Data entries:
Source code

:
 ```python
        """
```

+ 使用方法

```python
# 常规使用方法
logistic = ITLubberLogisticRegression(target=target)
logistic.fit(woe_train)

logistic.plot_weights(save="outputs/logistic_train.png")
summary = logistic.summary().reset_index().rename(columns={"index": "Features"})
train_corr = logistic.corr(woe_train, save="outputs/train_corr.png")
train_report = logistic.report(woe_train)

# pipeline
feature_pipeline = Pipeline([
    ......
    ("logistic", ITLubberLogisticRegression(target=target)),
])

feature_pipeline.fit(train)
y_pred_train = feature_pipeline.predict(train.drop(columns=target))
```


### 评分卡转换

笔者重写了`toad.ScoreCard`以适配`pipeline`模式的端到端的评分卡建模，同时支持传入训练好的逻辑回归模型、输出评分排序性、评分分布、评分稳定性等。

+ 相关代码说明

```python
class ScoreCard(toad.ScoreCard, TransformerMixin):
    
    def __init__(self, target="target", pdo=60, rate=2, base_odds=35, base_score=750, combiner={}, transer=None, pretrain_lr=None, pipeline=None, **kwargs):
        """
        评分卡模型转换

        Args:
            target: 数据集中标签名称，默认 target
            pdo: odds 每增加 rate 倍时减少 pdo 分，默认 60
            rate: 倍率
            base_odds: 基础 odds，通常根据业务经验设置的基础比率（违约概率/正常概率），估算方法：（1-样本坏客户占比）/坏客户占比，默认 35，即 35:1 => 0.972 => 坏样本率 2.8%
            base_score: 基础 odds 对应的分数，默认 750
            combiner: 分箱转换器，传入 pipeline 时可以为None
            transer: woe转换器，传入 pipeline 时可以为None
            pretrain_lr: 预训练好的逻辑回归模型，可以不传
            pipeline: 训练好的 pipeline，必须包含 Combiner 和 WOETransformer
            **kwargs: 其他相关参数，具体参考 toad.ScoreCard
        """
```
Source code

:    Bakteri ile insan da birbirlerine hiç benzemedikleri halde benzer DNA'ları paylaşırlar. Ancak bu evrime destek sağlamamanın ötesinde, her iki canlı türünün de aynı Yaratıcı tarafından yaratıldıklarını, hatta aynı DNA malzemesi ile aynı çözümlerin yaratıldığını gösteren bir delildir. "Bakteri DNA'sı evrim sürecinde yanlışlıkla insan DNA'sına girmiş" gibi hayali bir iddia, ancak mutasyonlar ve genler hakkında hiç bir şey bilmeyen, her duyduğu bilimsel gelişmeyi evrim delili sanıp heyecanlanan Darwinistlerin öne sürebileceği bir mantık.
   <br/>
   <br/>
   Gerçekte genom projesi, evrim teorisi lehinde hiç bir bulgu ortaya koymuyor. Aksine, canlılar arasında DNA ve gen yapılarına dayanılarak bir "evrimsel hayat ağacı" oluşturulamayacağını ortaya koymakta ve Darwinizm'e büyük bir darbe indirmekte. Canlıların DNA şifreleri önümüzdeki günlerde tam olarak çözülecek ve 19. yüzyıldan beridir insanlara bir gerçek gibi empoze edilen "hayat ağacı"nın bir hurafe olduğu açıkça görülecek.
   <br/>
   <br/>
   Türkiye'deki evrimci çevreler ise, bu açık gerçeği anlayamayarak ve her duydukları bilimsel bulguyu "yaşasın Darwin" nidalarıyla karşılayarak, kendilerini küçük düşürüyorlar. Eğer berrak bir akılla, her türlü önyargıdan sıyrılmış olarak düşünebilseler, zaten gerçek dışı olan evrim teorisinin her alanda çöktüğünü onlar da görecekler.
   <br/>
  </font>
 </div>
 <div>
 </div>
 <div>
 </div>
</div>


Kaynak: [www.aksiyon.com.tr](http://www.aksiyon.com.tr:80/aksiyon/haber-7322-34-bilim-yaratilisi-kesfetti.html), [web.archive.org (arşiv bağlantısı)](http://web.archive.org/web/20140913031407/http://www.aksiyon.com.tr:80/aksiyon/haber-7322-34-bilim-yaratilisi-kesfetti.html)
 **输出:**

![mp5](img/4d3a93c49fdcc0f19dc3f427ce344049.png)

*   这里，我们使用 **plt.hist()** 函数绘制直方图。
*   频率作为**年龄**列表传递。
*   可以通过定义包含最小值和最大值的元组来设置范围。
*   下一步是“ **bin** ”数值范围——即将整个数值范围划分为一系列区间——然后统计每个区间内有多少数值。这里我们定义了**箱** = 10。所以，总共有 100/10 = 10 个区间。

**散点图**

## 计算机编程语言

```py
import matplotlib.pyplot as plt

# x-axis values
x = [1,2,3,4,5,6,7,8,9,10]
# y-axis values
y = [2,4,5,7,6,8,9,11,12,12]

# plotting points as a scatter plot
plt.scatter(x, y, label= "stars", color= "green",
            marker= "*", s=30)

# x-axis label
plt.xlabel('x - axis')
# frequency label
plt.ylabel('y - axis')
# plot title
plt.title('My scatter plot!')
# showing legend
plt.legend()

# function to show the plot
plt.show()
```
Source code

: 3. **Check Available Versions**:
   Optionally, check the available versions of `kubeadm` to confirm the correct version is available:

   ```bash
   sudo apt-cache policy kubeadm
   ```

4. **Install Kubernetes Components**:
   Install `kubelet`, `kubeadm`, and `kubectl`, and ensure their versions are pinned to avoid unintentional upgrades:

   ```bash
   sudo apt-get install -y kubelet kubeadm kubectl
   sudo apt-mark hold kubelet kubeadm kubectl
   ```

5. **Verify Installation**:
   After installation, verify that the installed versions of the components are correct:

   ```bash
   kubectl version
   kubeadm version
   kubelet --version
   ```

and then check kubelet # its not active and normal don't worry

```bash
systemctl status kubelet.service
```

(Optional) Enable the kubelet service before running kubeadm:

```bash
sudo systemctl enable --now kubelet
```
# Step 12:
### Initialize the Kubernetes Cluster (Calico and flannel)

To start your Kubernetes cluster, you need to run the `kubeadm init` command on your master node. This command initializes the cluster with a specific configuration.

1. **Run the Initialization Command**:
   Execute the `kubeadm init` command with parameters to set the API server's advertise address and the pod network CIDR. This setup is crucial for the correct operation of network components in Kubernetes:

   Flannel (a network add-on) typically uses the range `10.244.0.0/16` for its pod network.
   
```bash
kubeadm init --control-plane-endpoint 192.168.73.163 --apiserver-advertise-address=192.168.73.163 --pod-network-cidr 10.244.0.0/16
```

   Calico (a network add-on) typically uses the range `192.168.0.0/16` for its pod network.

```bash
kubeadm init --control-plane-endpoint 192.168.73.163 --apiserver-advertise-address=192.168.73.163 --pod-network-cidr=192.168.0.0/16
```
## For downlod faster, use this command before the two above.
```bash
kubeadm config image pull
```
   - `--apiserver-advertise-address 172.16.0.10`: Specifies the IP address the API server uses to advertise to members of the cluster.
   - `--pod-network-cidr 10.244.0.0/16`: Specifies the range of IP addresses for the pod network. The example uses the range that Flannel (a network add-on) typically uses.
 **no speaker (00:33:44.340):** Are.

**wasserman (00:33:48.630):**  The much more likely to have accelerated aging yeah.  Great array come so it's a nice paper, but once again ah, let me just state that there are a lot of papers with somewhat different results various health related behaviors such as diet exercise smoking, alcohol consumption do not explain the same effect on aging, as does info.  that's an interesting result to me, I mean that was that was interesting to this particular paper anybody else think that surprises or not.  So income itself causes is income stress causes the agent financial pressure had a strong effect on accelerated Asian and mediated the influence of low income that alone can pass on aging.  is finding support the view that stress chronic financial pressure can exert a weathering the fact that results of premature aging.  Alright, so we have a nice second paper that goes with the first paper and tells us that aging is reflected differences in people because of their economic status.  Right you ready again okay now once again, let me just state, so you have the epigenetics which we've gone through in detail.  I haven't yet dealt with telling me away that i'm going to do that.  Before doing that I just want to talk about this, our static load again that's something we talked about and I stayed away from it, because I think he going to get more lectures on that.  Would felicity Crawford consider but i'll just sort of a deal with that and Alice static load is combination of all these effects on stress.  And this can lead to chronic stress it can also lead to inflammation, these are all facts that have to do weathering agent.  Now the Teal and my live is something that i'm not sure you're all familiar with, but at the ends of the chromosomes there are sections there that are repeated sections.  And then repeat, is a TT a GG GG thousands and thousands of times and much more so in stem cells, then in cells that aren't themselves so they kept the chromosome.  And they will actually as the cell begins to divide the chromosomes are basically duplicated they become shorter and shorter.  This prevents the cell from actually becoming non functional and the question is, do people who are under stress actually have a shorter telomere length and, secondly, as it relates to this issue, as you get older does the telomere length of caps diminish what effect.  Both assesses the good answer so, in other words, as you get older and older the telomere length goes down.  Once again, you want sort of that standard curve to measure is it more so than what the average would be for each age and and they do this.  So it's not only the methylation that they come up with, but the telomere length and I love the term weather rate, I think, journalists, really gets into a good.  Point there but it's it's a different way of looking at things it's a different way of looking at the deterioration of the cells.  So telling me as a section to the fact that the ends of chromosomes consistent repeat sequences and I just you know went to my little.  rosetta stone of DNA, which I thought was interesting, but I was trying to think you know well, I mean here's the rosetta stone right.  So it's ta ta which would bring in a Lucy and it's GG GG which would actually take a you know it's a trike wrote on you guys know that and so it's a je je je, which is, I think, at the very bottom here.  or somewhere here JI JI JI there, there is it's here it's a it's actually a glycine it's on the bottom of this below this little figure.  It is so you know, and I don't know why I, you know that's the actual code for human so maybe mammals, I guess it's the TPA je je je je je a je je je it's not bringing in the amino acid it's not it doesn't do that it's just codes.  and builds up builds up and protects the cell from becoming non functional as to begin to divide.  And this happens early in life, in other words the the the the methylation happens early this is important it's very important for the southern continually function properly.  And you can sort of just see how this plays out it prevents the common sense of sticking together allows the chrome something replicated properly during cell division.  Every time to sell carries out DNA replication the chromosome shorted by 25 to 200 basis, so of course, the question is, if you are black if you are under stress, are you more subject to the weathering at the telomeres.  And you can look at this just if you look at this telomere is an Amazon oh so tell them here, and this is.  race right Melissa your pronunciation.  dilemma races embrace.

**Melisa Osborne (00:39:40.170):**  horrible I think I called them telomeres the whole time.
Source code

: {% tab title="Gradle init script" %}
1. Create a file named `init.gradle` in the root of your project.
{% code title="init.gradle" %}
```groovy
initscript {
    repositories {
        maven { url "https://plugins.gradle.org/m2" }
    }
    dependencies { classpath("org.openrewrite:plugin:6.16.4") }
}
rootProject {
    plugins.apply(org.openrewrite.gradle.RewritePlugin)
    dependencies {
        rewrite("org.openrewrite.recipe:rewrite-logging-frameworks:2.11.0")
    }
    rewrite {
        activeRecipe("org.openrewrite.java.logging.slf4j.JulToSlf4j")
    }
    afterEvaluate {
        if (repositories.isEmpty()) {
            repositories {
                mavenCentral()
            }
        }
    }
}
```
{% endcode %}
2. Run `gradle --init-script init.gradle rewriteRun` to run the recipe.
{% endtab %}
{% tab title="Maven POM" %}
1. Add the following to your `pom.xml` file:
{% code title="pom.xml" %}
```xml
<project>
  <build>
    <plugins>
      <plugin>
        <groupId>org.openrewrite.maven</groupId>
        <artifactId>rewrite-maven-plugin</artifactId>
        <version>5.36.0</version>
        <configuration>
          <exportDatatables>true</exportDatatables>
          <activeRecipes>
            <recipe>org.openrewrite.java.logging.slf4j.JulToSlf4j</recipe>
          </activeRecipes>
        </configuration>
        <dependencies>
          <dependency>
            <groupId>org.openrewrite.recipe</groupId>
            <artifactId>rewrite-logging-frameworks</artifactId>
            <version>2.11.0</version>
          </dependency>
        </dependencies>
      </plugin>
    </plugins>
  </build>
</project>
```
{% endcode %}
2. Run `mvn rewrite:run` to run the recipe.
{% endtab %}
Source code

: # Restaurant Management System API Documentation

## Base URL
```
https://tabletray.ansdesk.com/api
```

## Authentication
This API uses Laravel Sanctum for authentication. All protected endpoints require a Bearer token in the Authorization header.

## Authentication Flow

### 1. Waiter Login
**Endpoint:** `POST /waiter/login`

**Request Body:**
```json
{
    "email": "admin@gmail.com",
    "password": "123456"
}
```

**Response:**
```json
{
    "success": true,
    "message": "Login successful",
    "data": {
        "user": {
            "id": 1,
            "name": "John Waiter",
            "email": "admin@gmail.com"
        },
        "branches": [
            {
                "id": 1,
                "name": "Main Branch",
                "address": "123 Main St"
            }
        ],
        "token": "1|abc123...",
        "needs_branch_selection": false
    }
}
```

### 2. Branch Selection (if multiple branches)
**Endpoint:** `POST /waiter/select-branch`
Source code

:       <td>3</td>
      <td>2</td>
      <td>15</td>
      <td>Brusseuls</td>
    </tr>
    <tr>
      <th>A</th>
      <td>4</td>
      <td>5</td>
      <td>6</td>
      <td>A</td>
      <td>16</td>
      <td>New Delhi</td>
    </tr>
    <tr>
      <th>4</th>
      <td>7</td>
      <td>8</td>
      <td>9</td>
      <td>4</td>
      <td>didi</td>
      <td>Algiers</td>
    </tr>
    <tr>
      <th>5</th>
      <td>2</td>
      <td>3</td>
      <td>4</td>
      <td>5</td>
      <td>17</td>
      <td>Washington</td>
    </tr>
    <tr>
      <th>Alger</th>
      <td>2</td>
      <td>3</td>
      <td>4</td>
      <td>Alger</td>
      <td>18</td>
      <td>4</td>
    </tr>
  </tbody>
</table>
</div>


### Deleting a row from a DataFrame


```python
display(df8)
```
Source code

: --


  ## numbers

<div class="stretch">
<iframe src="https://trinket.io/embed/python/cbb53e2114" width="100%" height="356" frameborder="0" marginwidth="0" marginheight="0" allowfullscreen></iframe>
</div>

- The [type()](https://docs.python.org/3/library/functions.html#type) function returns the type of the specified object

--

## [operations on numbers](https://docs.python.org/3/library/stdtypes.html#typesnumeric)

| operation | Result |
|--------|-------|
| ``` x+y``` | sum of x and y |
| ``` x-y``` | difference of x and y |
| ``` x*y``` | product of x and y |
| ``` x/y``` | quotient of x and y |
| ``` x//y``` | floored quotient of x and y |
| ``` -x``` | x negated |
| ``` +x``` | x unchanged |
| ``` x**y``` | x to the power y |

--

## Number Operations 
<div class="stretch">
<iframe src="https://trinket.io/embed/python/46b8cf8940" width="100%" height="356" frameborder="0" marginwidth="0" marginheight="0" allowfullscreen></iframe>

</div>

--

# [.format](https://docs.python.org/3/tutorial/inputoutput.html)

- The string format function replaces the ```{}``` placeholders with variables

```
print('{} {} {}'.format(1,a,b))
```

**Problem statement:** Scan the lines above for the word "gmail", then copy each line that has it.

**Answer area:**
    "email": "admin@gmail.com",
            "email": "admin@gmail.com"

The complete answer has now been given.